Ele não queria casar com moça que enxergasse.Tinha medo que lhe botasse “um par de guampas”. Aí encontrou Regina – que é cega e canta bem.
É por isso que quando a dupla canta toadas sertanejas na Travessa Oliveira Bello, Roque vai logo avisando à plateia: “Olhe gente, eu sou cego. E a Regina não enxerga”. O povo desata a rir do matuto bom de trova, cujos trinados fazem eco da Praça Zacharias às esquinas da Cândido Lopes, pondo em risco a popularidade de estátuas vivas e, se bobear, até do veterano Plá.
Embora cinquentões, Roque e Regina são relativamente novos no show bizz do Calçadão. Somam oito anos de carreira em uma pá de esquinas. A primeira foi a da Rua Monsenhor Celso com a XV, onde dividiam espaço com a vendedora de bilhetes Terezinha Santos, a Borboleta 13. Não se criaram, claro, intimidados pelo gogó mais poderoso do Primeiro Planalto.
Viola no saco. Mas em outros postos havia a concorrência dos caminhões de sindicato, apagando com uivos de “Xô patrão” a poesia doída de “Chico Mineiro”. Para amargar, tinham de fugir dos fiscais da prefeitura, sempre a lhes cobrar os alvarás, fazendo cumprir nosso excelso zelo pelo espaço público.“Judiação, covardia...”, protesta um passante ao ouvir Roque e Regina contando a longa jornada noite adentro até chegar ao ponto de melhor acústica em todo o Centro – a Oliveira Bello. É sempre assim. Os artistas sentam, os populares se aproximam. Roque dedilha, faz gracejo e solta um “né, Regina”. Eita, “a pessoa é para o que nasce”.

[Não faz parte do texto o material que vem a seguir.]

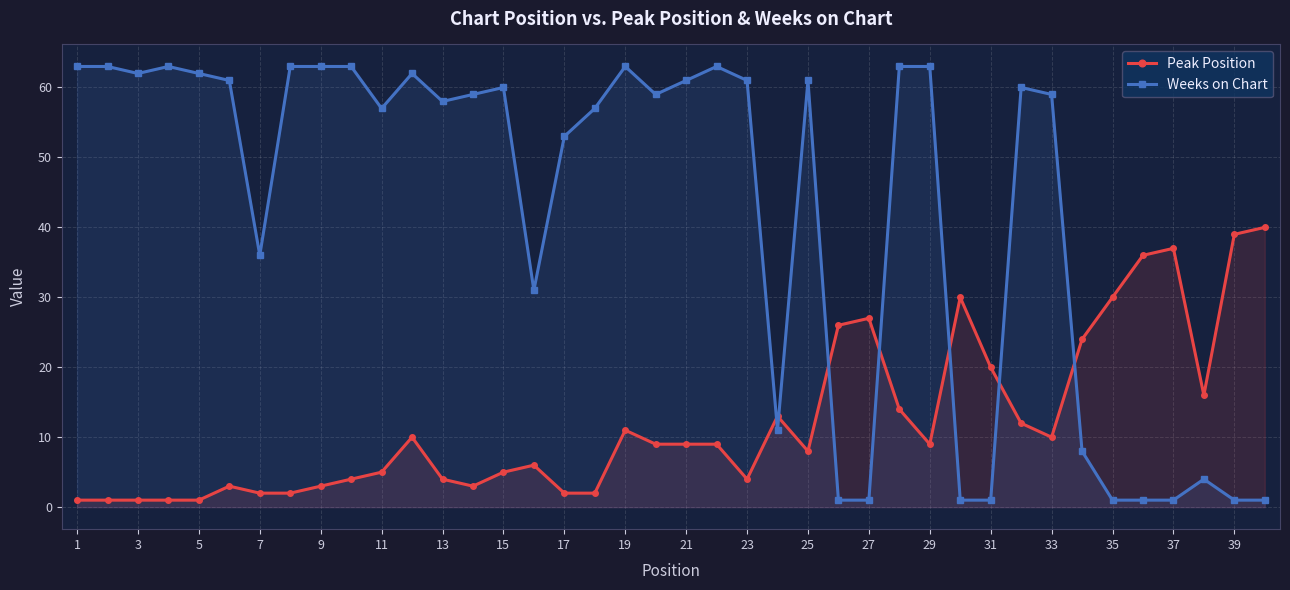

Reading left to right, transcribe all the data shown in this chart.

Peak Position: 1	1	1	1	1	3	2	2	3	4	5	10	4	3	5	6	2	2	11	9	9	9	4	13	8	26	27	14	9	30	20	12	10	24	30	36	37	16	39	40
Weeks on Chart: 63	63	62	63	62	61	36	63	63	63	57	62	58	59	60	31	53	57	63	59	61	63	61	11	61	1	1	63	63	1	1	60	59	8	1	1	1	4	1	1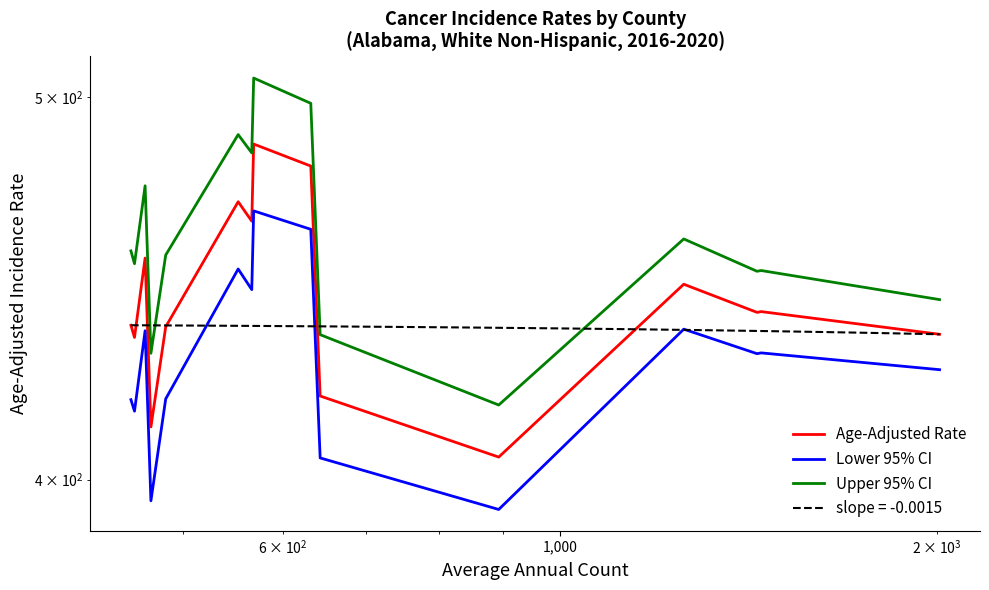

Is this an area chart (filled region under the line)?

No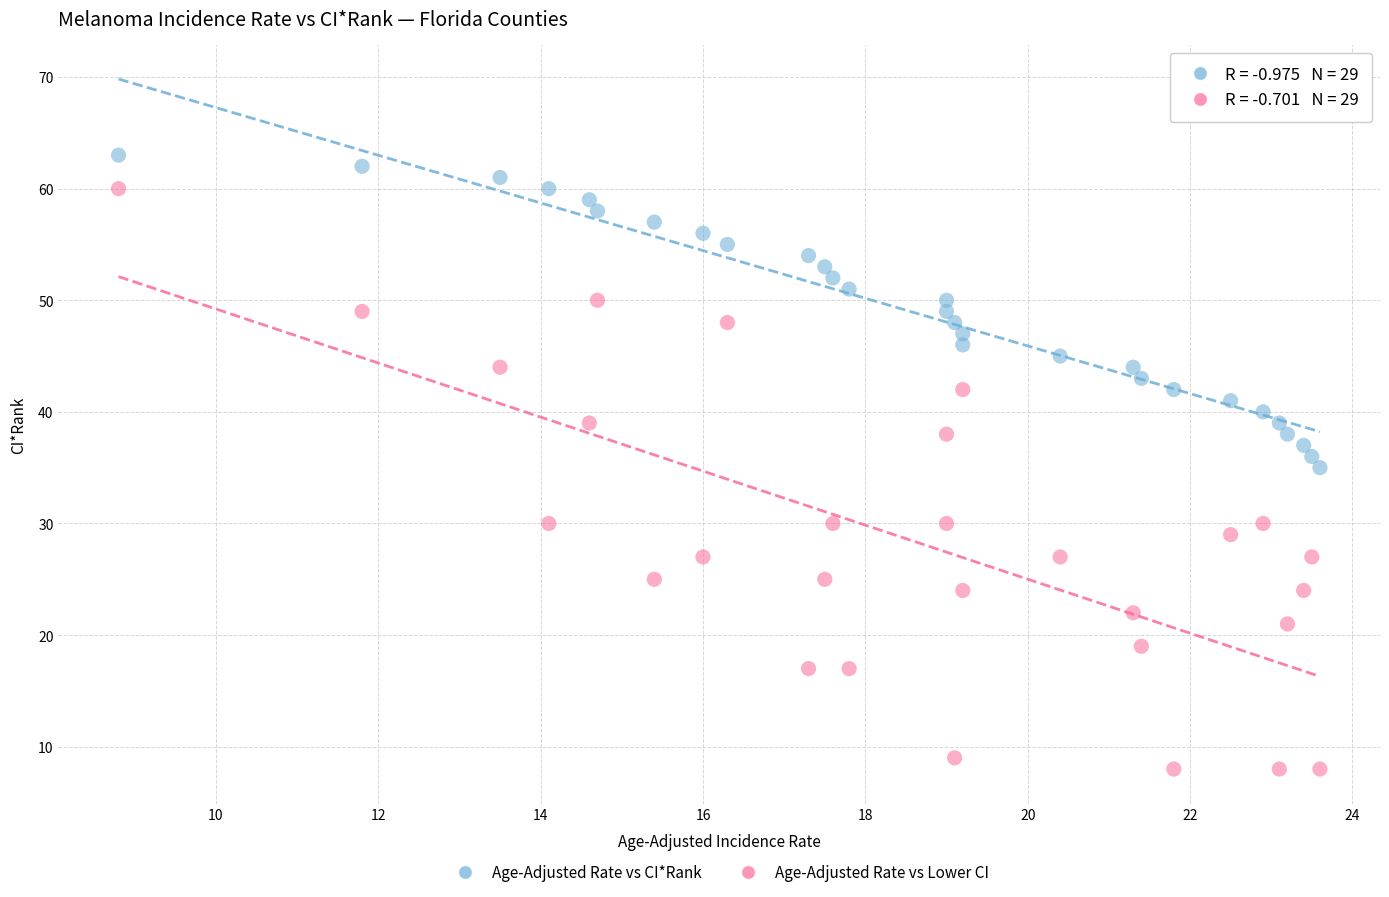

Across all data points, what is the range of Y values (max minus min)?

55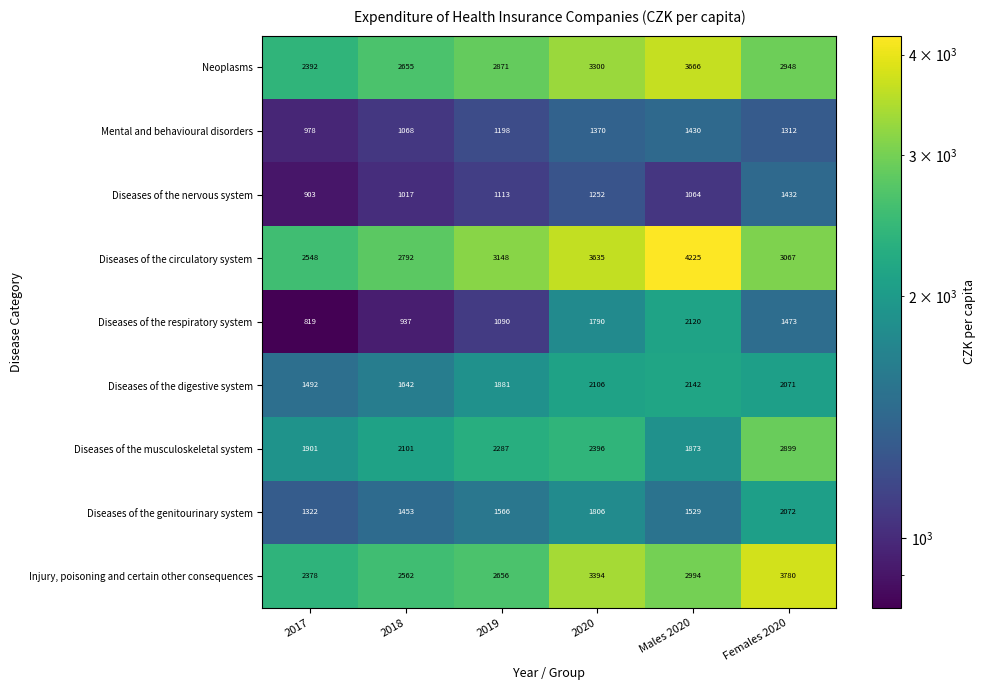

Which category has the highest value in the Injury, poisoning and certain other consequences series?

Females 2020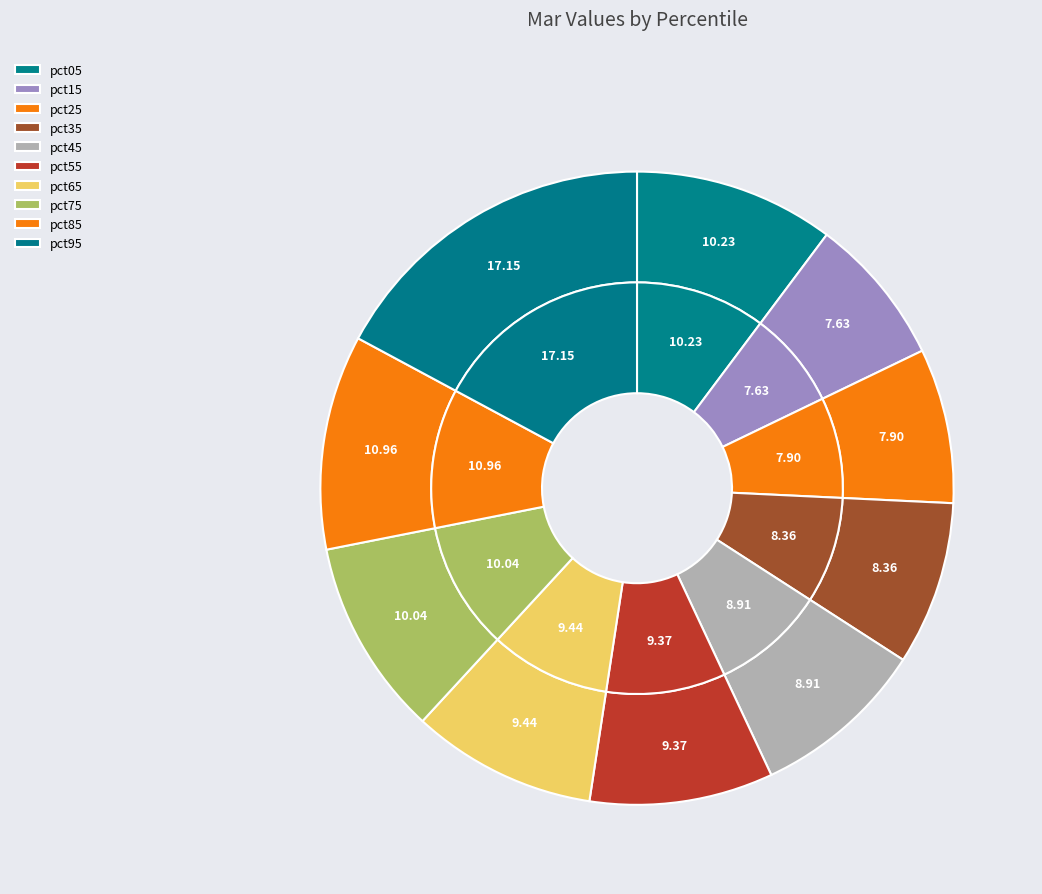

Which slice is the smallest?

pct15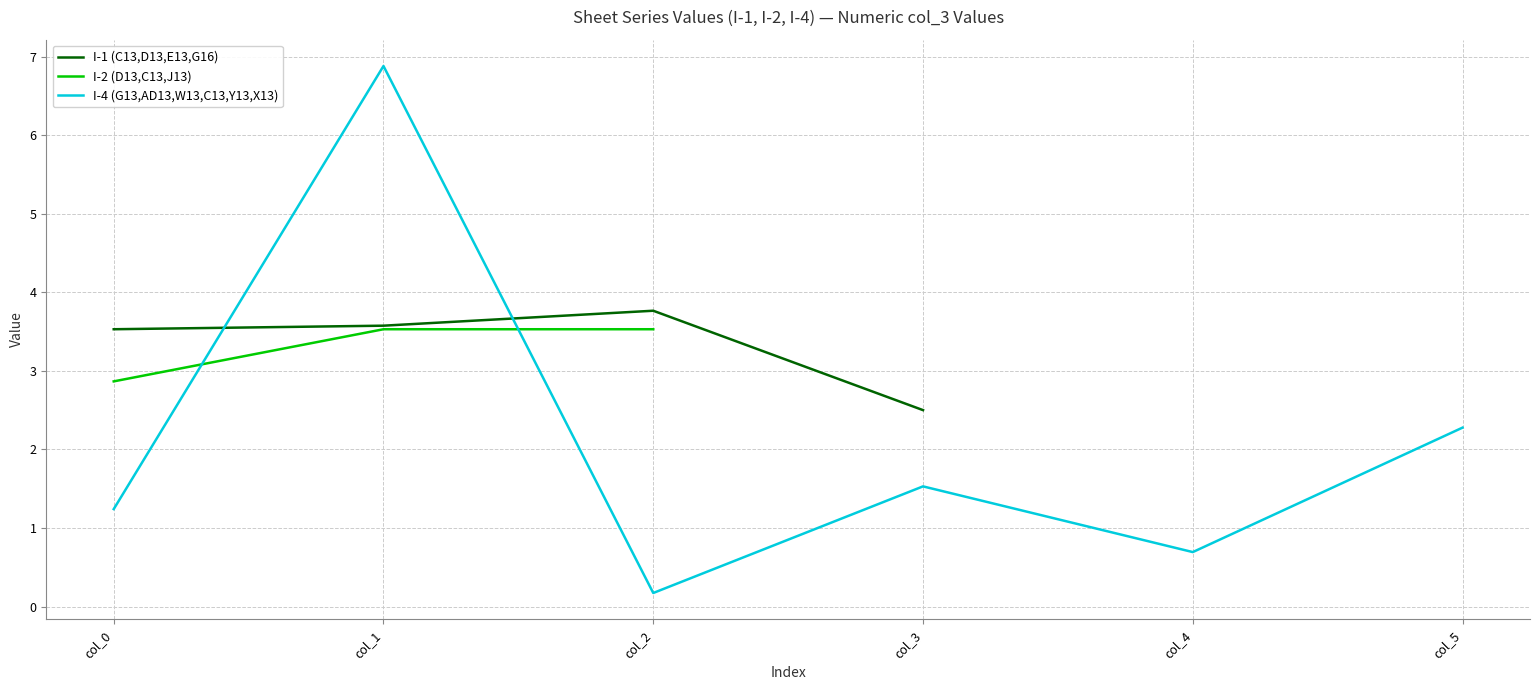

The I-4 (G13,AD13,W13,C13,Y13,X13) series shows 1.2 at col_0. True or false?

True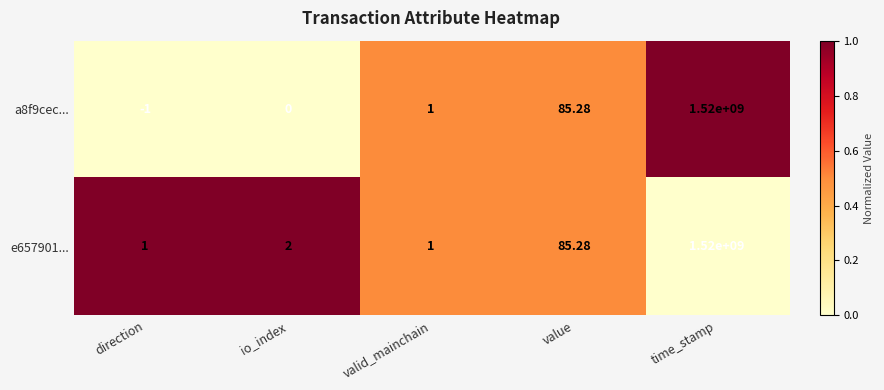

Rank the categories by a8f9cec... value from highest to lowest.

time_stamp, value, valid_mainchain, io_index, direction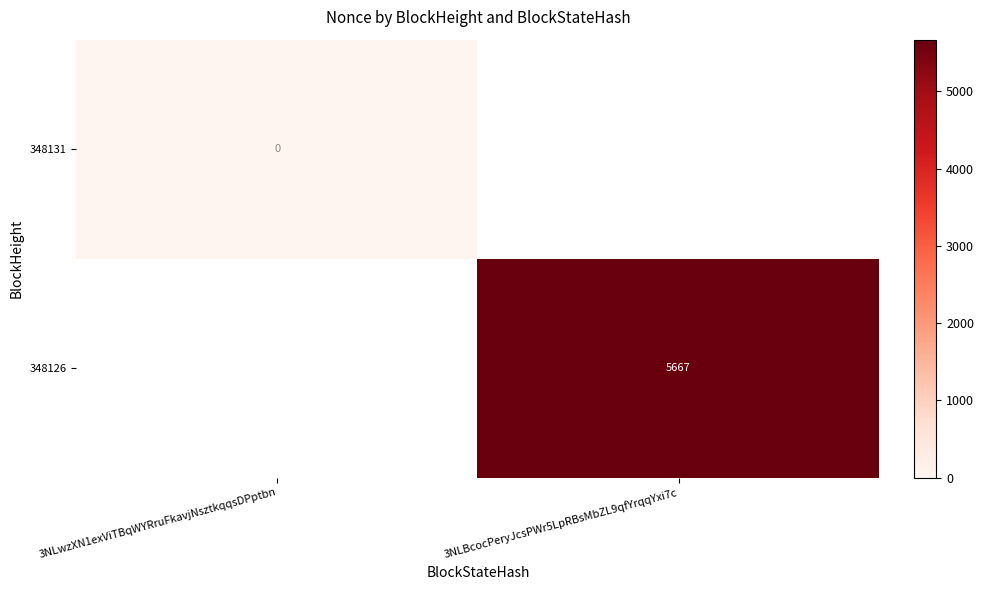

The 348126 series shows 2881 at 3NLBcocPeryJcsPWr5LpRBsMbZL9qfYrqqYxi7c. True or false?

False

O circuito lítero-musical da XV salvou o casal dos dias ruins trazidos pelos baratíssimos produtos chineses. Há duas décadas, R & R vendiam artesanato e utilitários produzidos nas oficinas do Instituto dos Cegos. Com o avanço das lojas de R$ 1,99, a fonte secou. Roque apelou para a voz, seara de Ray Charles, Stevie Wonder e Isolda, por que não ele?
Não conhecia o lá, o dó, o mi. Mas tinha bom ouvido e uma lágrima na garganta, qual Leonardo, qual Zezé. Logo descobriu que cantava “O menino da porteira” tão bem quanto Sérgio Reis. Com uma primeira voz a modo, poderia fazer algum dinheiro. Regina aprendeu enquanto aninhava as gêmeas Sheila e Shaiane. Gostou tanto que ano passado decidiu gravar um disco. Roque que se virasse. “Os cegos também amam” – o CD – é uma produção barata, feita com a ajuda de um amigo e dos anjos e santos de Deus. São 13 faixas a R$ 10. Pelos cálculos, foram vendidas cinco mil unidades, o que aumentou o sorriso do casal, cujo tino merecia ser copiado por comerciantes de cara amarrada do Centro.
As piadas de Roque se dividem em 50% bobagens de salão e 50% estímulos ao consumo, ambos emoldurados pela irresistível malícia cabocla. “Eles abriram a mão para bater palmas para nós, né Regina”, sugere, sobre a hora de pôr a mão no bolso. Difícil quem não ponha, principalmente quando a dupla canta a dilacerante Armadilha do destino, de Lourenço e Lourival. Só vendo.
Desde Coração de Luto e O telefone chora ninguém tinha composto algo igual: a canção narra a tragédia de Ronaldo, um homem que se enrosca, sem saber, com a filha abandonada ao nascer. Depois de praticar “horríveis pecados”, os amantes morrem, atingidos pelo “punhal da tristeza”. Édipo e Jocasta são bolinhos. Fosse eu, rebatizava a história de “A tragédia da Oliveira Bello”, tamanho bururu causa ali.
Sim, a fama do casal está selada e se estende ao longe, chegando a Aparecida do Norte, onde R&R se apresentam uma vez por mês. Soube que levam os romeiros aos céus com a interpretação imodesta de A marca da ferradura. São tantos os aplausos que Regina queria morar por lá. Como diz Roque, ela não enxerga, mas não é cega. Aparecida é a esquina do Brasil. S’imbora.
*Dizeres da música Os cegos também amam, da dupla Roque e Regina.